Gary Christian, Secretary for Drug Free Australia, has pointed to the lack of success by the Kings Cross Injecting Centre (MSIC) in reducing overdose deaths in the Kings Cross area. He said, “Tracking of overdose deaths in the Kings Cross area from 5 years before the injecting room opened compared with the 9 years after the injecting room was opened showed no change whatsoever in the percentage of deaths in the area as compared to the rest of NSW. The KPMG review showed that Kings Cross had 12% of NSW opiate deaths before the commencement of the MSIC, and in the 9 years after it remained at 12%, such has been its failure to make any difference.”

Evidence given to the NSW Parliament indicates that overdoses in the Kings Cross injecting room are 32 times higher than the overdose histories of those entering the injecting room, indicating that clients are experimenting with higher doses of opiates and cocktails of drugs knowing that if they should overdose in their experimentation, someone will bring them around. NSW Hansard records testimony from ex-clients of the injecting room who were rehabilitating from drugs that experimentation with higher doses of drugs is the reason for the inordinately high overdose rate in the room.

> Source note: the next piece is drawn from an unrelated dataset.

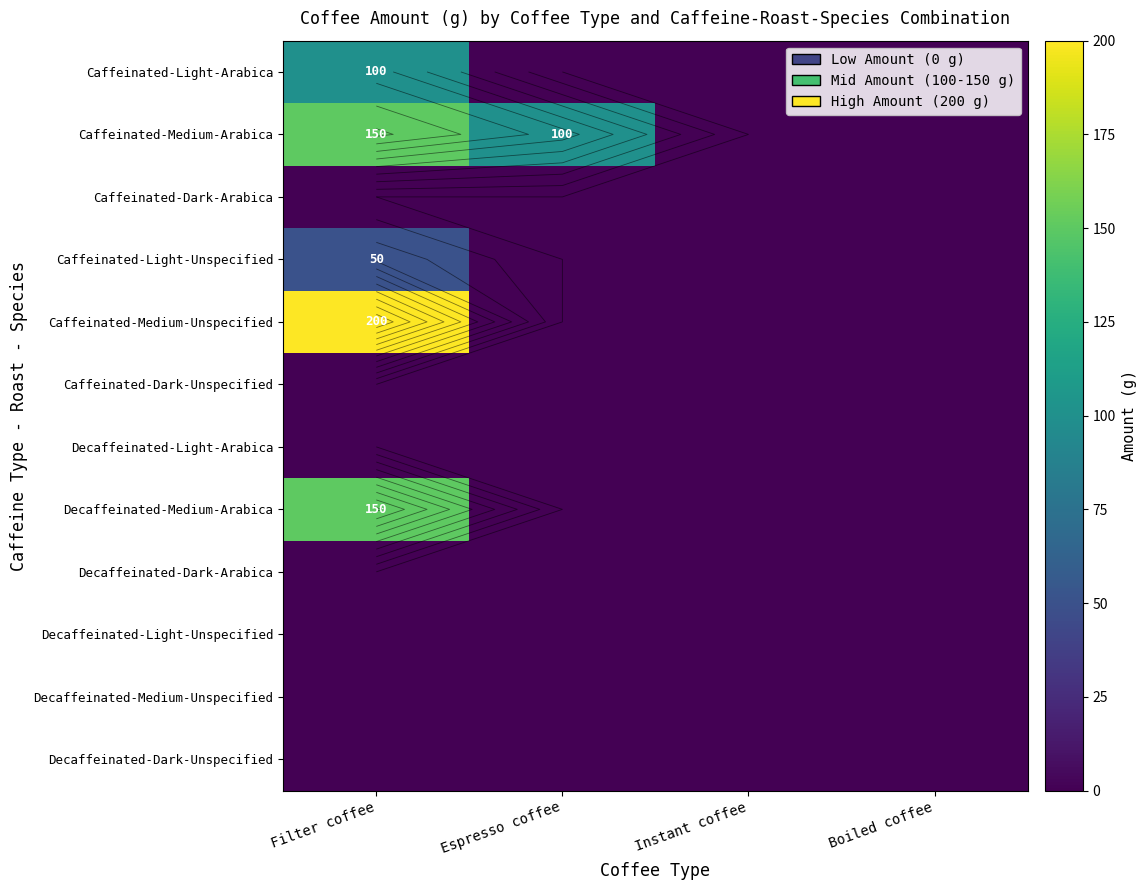

At which category is the sum across all series the highest?

Filter coffee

The question now appears to not be about ‘best practice’, but simply what emotive or socio-political drivers dictate when it comes to drug policy – So, where do you land? If you’re all for drug use, then another conversation and investigation in to the why of that is your priority. However, the disturbing reality for the tens of thousands of ex-users who already know the ultimate outcome of illicit drug use is. The reality is, those conversations and investigations are near impossible for a person using the substance in a culture that passively, no, actively permits it!

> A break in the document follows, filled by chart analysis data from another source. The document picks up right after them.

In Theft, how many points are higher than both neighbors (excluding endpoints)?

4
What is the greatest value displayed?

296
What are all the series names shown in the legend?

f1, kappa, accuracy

Any enterprise that inadvertently enables, empowers or equips ongoing illicit drug use has already breached best health care practice. Harm Reduction can never be about the support of on-going, health diminishing substance use. Caring, responsible and civic minded clinicians and policy makers will always be focused on movement toward exit from, and cessation of drug use. Mechanisms that enable any government agency to send a message to the community that we are not only supporting, but enabling tax payer funded illicit drug use, not only breaches care for the illegal drug user, but breaches international conventions. It also demonstrates a lack of concern for most of the non-drug using community.

I trust a thorough ‘best practice’ consideration of any drug policy ‘strategy’ will always seek to reduce demand for and use of any illicit drug, if not for the sake of the drug user, then for the wider community, who the vast majority of are illicit drug free. Our emerging generation need proactive and protective mechanisms to give them best chance to live drug free lives.

Let us be very clear, we are not conducting a ‘war against drugs’. We are however fighting for the brains, potentials, and in many instances, the very future of an entire emerging generation. (Dr Bertha Madras – Harvard) That for any caring civic minded human being is a fight worth having, and one worth joining!